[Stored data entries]
━━━
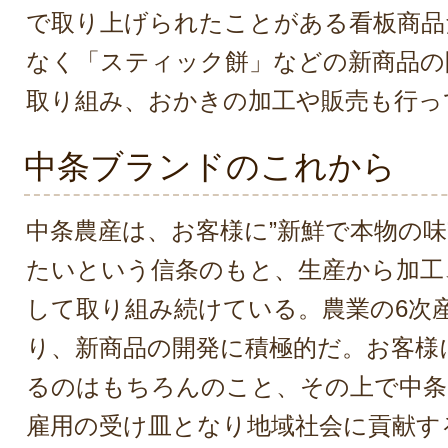
で取り上げられたことがある看板商品
なく「スティック餅」などの新商品の
取り組み、おかきの加工や販売も行っ
中条ブランドのこれから
中条農産は、お客様に”新鮮で本物の味
たいという信条のもと、生産から加工
して取り組み続けている。農業の6次
り、新商品の開発に積極的だ。お客様
るのはもちろんのこと、その上で中条
雇用の受け皿となり地域社会に貢献す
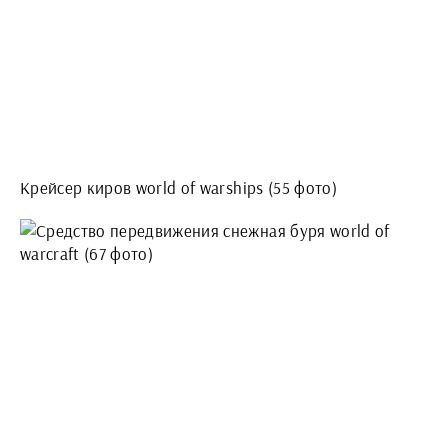
Крейсер киров world of warships (55 фото)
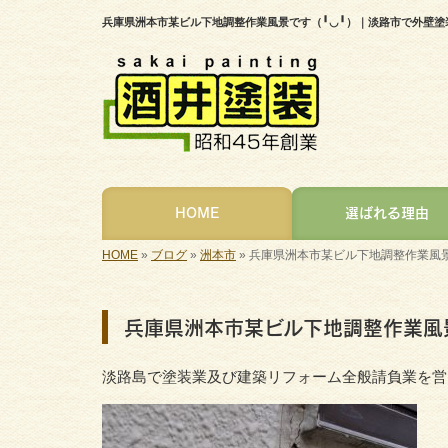
兵庫県洲本市某ビル下地調整作業風景です（╹◡╹）｜淡路市で外壁
HOME
選ばれる理由
HOME
»
ブログ
»
洲本市
»
兵庫県洲本市某ビル下地調整作業風景
兵庫県洲本市某ビル下地調整作業風
淡路島で塗装業及び建築リフォーム全般請負業を営ん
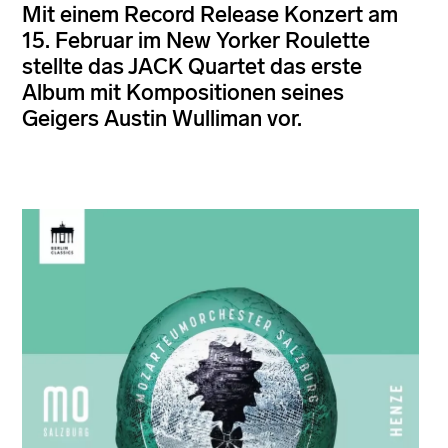
Mit einem Record Release Konzert am
15. Februar im New Yorker Roulette
stellte das JACK Quartet das erste
Album mit Kompositionen seines
Geigers Austin Wulliman vor.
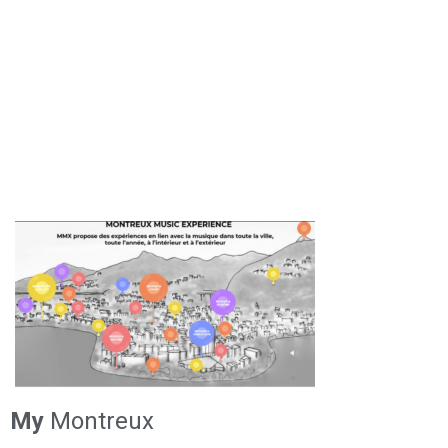
My
Montreux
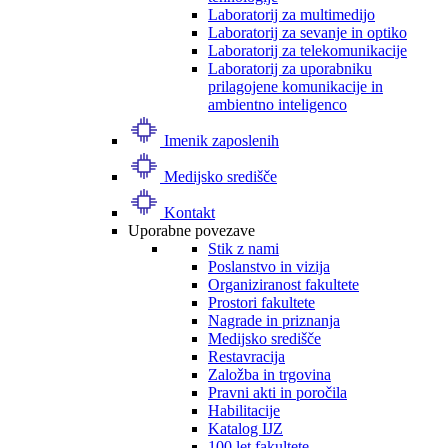
Laboratorij za multimedijo
Laboratorij za sevanje in optiko
Laboratorij za telekomunikacije
Laboratorij za uporabniku
prilagojene komunikacije in
ambientno inteligenco
Imenik zaposlenih
Medijsko središče
Kontakt
Uporabne povezave
Stik z nami
Poslanstvo in vizija
Organiziranost fakultete
Prostori fakultete
Nagrade in priznanja
Medijsko središče
Restavracija
Založba in trgovina
Pravni akti in poročila
Habilitacije
Katalog IJZ
100 let fakultete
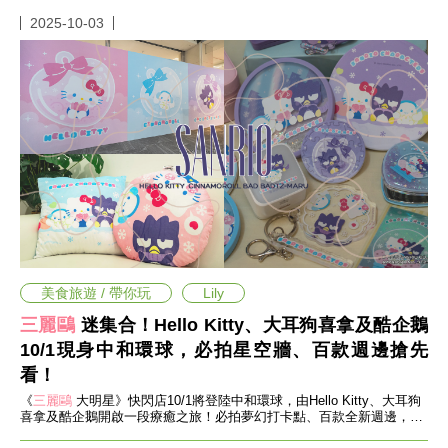
投
稿
2025-10-03
聲
明
版
權
提
報
美食旅遊 / 帶你玩
Lily
三麗鷗
迷集合！Hello Kitty、大耳狗喜拿及酷企鵝
10/1現身中和環球，必拍星空牆、百款週邊搶先
看！
《
三麗鷗
大明星》快閃店10/1將登陸中和環球，由Hello Kitty、大耳狗
喜拿及酷企鵝開啟一段療癒之旅！必拍夢幻打卡點、百款全新週邊，粉
絲們可是要一次帶走！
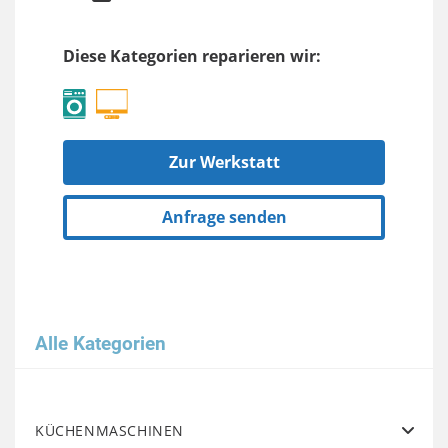
Diese Kategorien reparieren wir:
Zur Werkstatt
Anfrage senden
Alle Kategorien
KÜCHENMASCHINEN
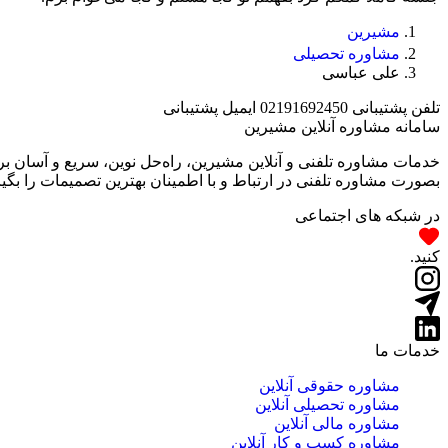
مشیرین
مشاوره تحصیلی
علی عباسی
تلفن پشتیبانی
02191692450
ایمیل پشتیبانی
سامانه مشاوره آنلاین مشیرین
خدمات مشاوره تلفنی و آنلاین مشیرین، راه‌‌حل نوین، سریع و آسان 
بصورت مشاوره تلفنی در ارتباط و با اطمینان بهترین تصمیمات را بگیر
در شبکه های اجتماعی
کنید.
خدمات ما
مشاوره حقوقی آنلاین
مشاوره تحصیلی آنلاین
مشاوره مالی آنلاین
مشاوره کسب و کار آنلاین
━━━
> [Exercise aim]:
Each line in the records above with "تلفنی" must be returned.

> [Result]:
خدمات مشاوره تلفنی و آنلاین مشیرین، راه‌‌حل نوین، سریع و آسان 
بصورت مشاوره تلفنی در ارتباط و با اطمینان بهترین تصمیمات را بگیر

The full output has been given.